Mas não tinha dinheiro nem tempo para viajar para Goiás com a frequência que gostaria.

E era uma época em que a gente nem sonhava que um dia haveria a internet e seria possível conversar diariamente com a amada distante, vendo a imagem dela na tela do computador ou do telefone celular.

Aliás, celular era outra coisa que não existia. Mesmo telefone comum, fixo, não era pra qualquer um, pouca gente tinha.

Além disso, telefonema interurbano custava caro.

Por isso, o Napoleão recorria às cartas, como faziam os namorados de antigamente. Escrevia quase diariamente para a Elvira, e ela respondia.

Eu morava numa república, em São Paulo, e meus colegas de moradia eram seis operários, um bancário e o Napoleão, que era alfaiate.

Eu via o Napoleão lendo e escrevendo cartas praticamente todos os dias e tinha uma certa curiosidade sobre tanta troca de correspondência. Haja assunto!

Um dia, às vésperas do dia dos namorados, ele escreveu uma carta especial para a Elvira e me mostrou para colocar no correio em seguida.

A carta dizia o seguinte:

Querida Elvira,

Hoje eu me levantei às seis e meia da manhã. Fiz a barba, tomei banho, vesti a roupa e decidi que não iria trabalhar.

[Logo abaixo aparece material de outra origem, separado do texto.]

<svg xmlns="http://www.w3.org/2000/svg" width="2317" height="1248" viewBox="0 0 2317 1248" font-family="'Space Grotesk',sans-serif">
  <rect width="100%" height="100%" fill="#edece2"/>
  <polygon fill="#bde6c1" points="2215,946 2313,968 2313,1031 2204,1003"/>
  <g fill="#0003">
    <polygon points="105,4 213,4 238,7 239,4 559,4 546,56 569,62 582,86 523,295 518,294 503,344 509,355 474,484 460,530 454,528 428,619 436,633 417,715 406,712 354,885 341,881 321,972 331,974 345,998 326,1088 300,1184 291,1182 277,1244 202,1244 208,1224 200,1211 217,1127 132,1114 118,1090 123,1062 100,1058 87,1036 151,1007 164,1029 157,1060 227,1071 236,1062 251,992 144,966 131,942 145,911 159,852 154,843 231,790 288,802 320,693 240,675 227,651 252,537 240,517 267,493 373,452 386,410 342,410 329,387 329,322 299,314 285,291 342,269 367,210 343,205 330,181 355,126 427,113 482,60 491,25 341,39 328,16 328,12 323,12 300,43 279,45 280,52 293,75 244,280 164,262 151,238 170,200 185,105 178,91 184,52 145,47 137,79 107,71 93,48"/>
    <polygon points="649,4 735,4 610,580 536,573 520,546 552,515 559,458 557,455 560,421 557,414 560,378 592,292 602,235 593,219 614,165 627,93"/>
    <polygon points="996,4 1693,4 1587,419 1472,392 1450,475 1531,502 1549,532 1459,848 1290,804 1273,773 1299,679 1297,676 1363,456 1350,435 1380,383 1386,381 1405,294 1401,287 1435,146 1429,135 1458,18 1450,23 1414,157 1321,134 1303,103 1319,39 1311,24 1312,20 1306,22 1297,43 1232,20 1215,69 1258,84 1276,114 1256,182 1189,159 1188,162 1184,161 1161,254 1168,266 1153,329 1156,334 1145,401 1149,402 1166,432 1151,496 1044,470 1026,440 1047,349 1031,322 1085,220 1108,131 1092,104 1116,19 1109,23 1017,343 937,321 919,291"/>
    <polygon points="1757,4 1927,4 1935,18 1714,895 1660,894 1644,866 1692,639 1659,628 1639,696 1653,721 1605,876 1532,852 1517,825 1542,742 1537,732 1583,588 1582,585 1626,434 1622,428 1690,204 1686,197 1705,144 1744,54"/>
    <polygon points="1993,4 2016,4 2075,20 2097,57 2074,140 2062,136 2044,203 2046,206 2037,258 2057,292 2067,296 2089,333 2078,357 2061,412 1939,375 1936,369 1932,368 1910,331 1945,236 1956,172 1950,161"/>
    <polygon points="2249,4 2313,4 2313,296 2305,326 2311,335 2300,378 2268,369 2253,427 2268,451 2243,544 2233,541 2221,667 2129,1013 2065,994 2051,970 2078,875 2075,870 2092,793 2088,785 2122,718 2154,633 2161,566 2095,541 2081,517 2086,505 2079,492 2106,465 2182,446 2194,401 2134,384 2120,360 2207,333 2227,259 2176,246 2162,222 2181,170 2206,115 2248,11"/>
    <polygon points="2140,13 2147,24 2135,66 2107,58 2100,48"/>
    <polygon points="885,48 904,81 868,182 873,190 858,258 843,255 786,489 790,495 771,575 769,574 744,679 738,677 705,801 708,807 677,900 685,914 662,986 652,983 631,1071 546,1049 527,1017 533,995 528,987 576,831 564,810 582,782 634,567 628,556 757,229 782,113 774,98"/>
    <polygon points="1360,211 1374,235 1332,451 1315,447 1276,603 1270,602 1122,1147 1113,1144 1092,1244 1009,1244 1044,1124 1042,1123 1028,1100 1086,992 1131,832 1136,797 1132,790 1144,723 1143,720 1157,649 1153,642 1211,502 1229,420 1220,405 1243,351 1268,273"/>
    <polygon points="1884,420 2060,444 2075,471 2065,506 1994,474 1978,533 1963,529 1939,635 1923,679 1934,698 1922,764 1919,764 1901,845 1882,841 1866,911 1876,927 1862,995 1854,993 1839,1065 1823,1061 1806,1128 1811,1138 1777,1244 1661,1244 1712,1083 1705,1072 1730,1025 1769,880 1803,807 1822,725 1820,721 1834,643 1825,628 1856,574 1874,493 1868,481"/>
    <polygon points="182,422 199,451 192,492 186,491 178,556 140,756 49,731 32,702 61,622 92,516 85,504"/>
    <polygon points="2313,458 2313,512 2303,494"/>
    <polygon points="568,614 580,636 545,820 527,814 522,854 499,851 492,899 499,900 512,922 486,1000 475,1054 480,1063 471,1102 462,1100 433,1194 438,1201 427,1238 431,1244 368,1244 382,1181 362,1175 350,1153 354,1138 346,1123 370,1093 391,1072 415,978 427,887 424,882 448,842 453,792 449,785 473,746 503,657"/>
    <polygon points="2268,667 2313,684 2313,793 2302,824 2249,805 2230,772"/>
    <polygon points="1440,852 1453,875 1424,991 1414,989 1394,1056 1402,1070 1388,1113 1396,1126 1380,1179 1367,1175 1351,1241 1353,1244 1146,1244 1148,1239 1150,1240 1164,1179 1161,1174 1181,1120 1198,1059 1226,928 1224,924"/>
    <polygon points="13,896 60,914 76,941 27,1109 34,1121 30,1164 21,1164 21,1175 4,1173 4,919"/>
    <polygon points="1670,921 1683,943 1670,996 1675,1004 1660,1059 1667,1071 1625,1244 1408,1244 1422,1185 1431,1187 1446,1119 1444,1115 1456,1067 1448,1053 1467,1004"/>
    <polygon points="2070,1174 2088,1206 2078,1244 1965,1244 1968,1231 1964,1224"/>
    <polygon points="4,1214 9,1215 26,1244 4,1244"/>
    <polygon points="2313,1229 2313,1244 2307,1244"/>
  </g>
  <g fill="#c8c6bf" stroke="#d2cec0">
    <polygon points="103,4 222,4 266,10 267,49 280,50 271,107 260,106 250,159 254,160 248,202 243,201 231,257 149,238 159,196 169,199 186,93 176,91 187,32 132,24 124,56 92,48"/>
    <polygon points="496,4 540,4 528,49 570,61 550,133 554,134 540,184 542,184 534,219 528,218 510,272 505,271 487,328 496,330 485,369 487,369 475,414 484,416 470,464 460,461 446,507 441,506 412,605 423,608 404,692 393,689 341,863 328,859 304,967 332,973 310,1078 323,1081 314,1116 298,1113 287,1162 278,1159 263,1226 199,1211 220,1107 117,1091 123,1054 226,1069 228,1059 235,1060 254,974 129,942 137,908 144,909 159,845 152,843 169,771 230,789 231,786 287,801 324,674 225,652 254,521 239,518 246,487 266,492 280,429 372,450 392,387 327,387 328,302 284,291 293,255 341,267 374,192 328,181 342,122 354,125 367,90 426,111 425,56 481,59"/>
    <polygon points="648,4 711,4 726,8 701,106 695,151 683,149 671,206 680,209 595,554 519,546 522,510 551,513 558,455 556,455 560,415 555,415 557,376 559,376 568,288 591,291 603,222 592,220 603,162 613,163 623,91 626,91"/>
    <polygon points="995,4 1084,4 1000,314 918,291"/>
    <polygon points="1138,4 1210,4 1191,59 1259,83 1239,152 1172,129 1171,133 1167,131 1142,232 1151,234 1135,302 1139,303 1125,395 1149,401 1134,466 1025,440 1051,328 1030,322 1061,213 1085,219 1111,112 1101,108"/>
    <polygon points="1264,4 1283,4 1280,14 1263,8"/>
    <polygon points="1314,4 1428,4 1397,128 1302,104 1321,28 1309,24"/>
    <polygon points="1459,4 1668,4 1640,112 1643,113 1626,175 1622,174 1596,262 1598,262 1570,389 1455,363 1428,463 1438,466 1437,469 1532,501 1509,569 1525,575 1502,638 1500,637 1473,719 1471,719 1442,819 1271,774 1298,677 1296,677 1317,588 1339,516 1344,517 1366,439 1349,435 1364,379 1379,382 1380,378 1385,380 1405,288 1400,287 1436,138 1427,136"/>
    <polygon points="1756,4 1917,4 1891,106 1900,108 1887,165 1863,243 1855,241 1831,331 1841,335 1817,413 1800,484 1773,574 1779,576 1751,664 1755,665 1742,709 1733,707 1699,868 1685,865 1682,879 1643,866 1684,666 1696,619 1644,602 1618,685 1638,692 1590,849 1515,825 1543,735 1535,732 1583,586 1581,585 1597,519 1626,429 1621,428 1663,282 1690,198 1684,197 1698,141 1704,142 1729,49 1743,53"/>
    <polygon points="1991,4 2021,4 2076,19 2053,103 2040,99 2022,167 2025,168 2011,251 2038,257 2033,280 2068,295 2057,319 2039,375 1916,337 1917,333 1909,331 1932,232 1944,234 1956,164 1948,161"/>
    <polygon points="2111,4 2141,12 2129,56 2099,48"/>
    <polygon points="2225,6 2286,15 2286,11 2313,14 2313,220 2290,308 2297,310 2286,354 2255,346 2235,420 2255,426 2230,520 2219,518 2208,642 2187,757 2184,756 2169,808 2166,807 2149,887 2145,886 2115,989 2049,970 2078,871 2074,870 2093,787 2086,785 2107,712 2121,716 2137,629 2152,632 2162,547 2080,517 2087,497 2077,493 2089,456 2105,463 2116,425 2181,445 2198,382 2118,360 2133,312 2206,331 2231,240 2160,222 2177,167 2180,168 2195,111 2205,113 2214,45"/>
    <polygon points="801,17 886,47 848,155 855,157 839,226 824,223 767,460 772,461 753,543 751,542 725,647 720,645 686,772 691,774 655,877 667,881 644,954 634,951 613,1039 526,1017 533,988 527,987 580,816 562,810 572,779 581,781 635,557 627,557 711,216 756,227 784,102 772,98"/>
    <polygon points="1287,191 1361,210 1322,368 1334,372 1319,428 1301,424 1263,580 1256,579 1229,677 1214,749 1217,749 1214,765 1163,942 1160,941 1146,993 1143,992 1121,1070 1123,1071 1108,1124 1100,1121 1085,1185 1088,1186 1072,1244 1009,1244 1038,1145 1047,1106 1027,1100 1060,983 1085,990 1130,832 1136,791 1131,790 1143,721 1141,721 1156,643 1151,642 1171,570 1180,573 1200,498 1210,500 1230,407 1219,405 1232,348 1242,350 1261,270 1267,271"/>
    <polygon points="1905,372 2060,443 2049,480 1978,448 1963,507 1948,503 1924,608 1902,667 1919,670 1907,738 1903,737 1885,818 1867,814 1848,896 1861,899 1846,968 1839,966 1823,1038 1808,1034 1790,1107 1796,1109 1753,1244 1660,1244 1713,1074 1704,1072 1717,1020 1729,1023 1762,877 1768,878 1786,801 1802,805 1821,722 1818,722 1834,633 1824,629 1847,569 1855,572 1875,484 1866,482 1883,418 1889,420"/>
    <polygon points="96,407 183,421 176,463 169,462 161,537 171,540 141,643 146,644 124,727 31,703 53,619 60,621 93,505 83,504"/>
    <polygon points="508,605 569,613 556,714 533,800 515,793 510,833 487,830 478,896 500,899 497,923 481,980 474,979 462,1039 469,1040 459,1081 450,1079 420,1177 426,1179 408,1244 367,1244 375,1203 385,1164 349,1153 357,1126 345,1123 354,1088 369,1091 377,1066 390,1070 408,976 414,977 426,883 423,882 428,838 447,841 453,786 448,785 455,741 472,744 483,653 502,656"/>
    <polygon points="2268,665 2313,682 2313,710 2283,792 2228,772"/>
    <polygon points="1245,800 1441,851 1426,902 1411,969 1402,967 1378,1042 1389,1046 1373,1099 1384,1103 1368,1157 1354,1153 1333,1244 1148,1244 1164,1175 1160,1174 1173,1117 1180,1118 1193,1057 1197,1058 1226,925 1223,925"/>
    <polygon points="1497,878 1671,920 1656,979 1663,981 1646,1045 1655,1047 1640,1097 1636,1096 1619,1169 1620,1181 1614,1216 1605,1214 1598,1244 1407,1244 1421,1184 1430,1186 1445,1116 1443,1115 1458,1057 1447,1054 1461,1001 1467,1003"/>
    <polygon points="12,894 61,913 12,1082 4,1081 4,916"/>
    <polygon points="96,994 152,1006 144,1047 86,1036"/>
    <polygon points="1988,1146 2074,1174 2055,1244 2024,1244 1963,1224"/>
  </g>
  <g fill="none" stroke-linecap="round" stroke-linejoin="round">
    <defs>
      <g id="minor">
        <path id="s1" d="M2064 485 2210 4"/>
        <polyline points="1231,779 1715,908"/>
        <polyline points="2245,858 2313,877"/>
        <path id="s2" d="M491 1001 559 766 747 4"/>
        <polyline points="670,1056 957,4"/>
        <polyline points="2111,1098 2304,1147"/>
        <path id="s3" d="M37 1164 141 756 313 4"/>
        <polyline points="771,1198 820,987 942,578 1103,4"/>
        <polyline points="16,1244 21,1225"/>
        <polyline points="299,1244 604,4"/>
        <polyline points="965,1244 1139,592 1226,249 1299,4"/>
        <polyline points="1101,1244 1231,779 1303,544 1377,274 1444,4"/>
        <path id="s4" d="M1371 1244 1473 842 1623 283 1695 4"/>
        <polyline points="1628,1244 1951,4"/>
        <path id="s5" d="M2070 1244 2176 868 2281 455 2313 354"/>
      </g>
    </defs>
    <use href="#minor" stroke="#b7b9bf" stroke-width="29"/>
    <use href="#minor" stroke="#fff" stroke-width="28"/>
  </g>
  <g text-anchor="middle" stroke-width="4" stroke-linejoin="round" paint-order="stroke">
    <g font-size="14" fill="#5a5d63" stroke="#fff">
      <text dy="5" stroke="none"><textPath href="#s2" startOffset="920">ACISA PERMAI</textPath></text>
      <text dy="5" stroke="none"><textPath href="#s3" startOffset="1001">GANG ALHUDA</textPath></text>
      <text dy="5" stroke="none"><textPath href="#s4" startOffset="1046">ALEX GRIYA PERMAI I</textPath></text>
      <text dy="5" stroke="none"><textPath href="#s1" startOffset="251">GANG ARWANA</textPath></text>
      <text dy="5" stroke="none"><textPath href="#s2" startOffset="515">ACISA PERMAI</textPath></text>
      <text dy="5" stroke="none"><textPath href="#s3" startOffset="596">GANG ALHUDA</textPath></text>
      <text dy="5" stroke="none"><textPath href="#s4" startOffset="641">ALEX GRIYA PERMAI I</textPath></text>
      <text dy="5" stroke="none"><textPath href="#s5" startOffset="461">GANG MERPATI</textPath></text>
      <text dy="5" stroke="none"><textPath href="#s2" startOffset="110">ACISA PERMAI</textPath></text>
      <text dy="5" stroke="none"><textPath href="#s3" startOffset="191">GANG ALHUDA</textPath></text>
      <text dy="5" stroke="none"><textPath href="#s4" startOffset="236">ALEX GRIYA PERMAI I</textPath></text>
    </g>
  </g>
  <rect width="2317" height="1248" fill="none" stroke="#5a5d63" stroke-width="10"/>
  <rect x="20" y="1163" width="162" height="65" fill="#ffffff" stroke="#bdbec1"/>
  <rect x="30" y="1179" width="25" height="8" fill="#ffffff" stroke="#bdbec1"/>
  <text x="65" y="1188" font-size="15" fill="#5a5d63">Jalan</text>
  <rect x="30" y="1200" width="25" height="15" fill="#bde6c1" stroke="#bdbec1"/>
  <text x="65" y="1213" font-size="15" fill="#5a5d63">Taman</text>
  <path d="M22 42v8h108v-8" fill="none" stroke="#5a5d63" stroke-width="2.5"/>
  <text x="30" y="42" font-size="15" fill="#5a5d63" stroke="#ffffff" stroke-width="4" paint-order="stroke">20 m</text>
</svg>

Desci até o bar ao lado do prédio, tomei um café, saí pela rua Francisca Miquelina, peguei a Maria Paula e fui até a esquina da Consolação. Vacilei um pouco e peguei a Consolação em direção ao centro.

Passei em frente à Biblioteca Municipal, continuei pela Xavier de Toledo, parei uns quinze minutos olhando as vitrinas do Mappin, fui até a praça Ramos de Azevedo e parei um pouco na escadaria do Teatro Municipal.

Segui pela Conselheiro Crispiniano até o largo Paissandu, subi a São João e entrei na Ipiranga.

Parei na praça da República e fiquei um tempão sentado num banco... 

Tudo isso pensando em você.

Beijos,

Napoleão

Achei a carta divertida. E parece que a Elvira gostava do estilo do Napoleão, porque dali poucos meses eles se casaram. E consta que foram felizes.